Taha Kılınç est né en 1980 à Mersin, dans le sud de la Turquie. Il est diplômé de la faculté de théologie de l'Université d'Istanbul. Kılınç a travaillé pour le journal Sabah entre les années 2011 et 2016. Le Moyen-Orient et le monde islamique sont les deux spécialités de Kilinc et là où il se sent le plus en paix. Il a 16 livres publiés et est marié et père de trois enfants.
Le dirigeant éminent des Druzes libanais, Walid Joumblatt, a fait des déclarations remarquées lors de la cérémonie organisée à l’occasion du 48ᵉ anniversaire de l’assassinat de son père, Kamal Fouad Joumblatt, tué par les services secrets syriens le 16 mars 1977. Devant une foule réunie dans le palais historique de la famille à Moukhtara, dans la région du Chouf, Joumblatt a déclaré :
"Cet anniversaire symbolise notre détermination à poursuivre la lutte nationale et politique. Depuis 48 ans, chaque 16 mars, nous nous sommes réunis, nous avons récité la Fatiha et déposé une fleur rouge sur la tombe de Kamal Joumblatt. C'était à la fois une occasion de continuer le chemin et d’affronter la réalité, un moment de souvenir et de résistance. Depuis 48 ans, nous avons attendu par respect pour le sang des martyrs assassinés en ce jour funeste. La mémoire de nos martyrs vivra toujours dans la conscience des Libanais.
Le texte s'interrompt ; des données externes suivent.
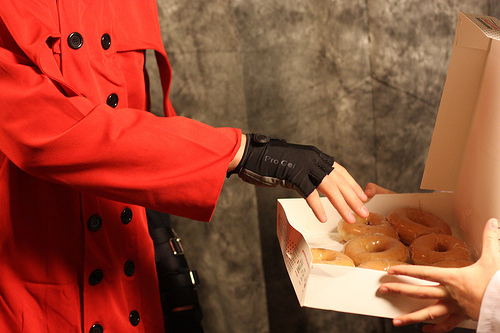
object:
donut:
[342, 229, 412, 264]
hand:
[373, 218, 499, 330]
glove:
[226, 133, 335, 199]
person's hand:
[234, 132, 369, 225]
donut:
[335, 213, 395, 243]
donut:
[385, 207, 452, 246]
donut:
[409, 232, 469, 267]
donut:
[309, 249, 355, 269]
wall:
[162, 0, 471, 180]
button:
[113, 203, 132, 226]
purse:
[142, 207, 206, 332]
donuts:
[336, 211, 396, 243]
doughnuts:
[352, 258, 418, 275]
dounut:
[342, 233, 409, 262]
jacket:
[0, 0, 242, 333]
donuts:
[428, 260, 474, 270]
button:
[96, 26, 118, 52]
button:
[67, 27, 86, 52]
Mais maintenant…
Walid Joumblatt a ensuite abordé les jeux d’influence extérieurs qui pèsent sur les Druzes du Moyen-Orient et a adressé de sérieux avertissements à sa communauté :
"Préservez votre identité arabe. Conservez l’histoire de votre lutte commune contre le colonialisme et le mandat avec les nationalistes arabes et syriens. Maintenez votre position de résistance contre l’occupation des terres arabes du plateau du Golan. Préservez votre héritage islamique. Soyez vigilants face aux tentatives des sionistes de s’infiltrer intellectuellement parmi vous pour vous transformer en un groupe micro-nationaliste. Méfiez-vous de ceux parmi vous qui, sous le slogan de la "solidarité avec les minorités", servent d’instrument pour la division de la Syrie et d’autres parties de notre région. Kamal Joumblatt s’est fermement opposé à ce projet, et c’est précisément pour cela qu’il a été assassiné."
En écoutant Joumblatt, il était impossible de ne pas penser à son grand-père, Émir Shakib Arslan (1869-1946) :
Resté fidèle jusqu’à la fin de sa vie à l’idéal de l’unité islamique et de la Oumma, Émir Shakib Arslan avait lutté, à son échelle, pour empêcher la dislocation de l’Empire ottoman. Admirateur du sultan Abdülhamid II, il fut exilé par les Français après l’instauration du mandat sur Bilad al-Sham. Son exil en Europe ne l’éloigna jamais de ses idéaux. L’horizon de l’unité musulmane d’Émir Shakib englobait toute la géographie, de l’Occident à l’Orient. Partout où il se rendait, il œuvrait en ce sens, coopérait avec des figures influentes, discourait et écrivait sans relâche. Il laissa derrière lui plus de vingt ouvrages et environ deux mille articles, se concentrant sur les causes du retard des musulmans face aux puissances occidentales. Son éloquence et son style étaient si puissants qu’il reçut le titre de **"Émir de l’éloquence"** (Emîru’l-beyân).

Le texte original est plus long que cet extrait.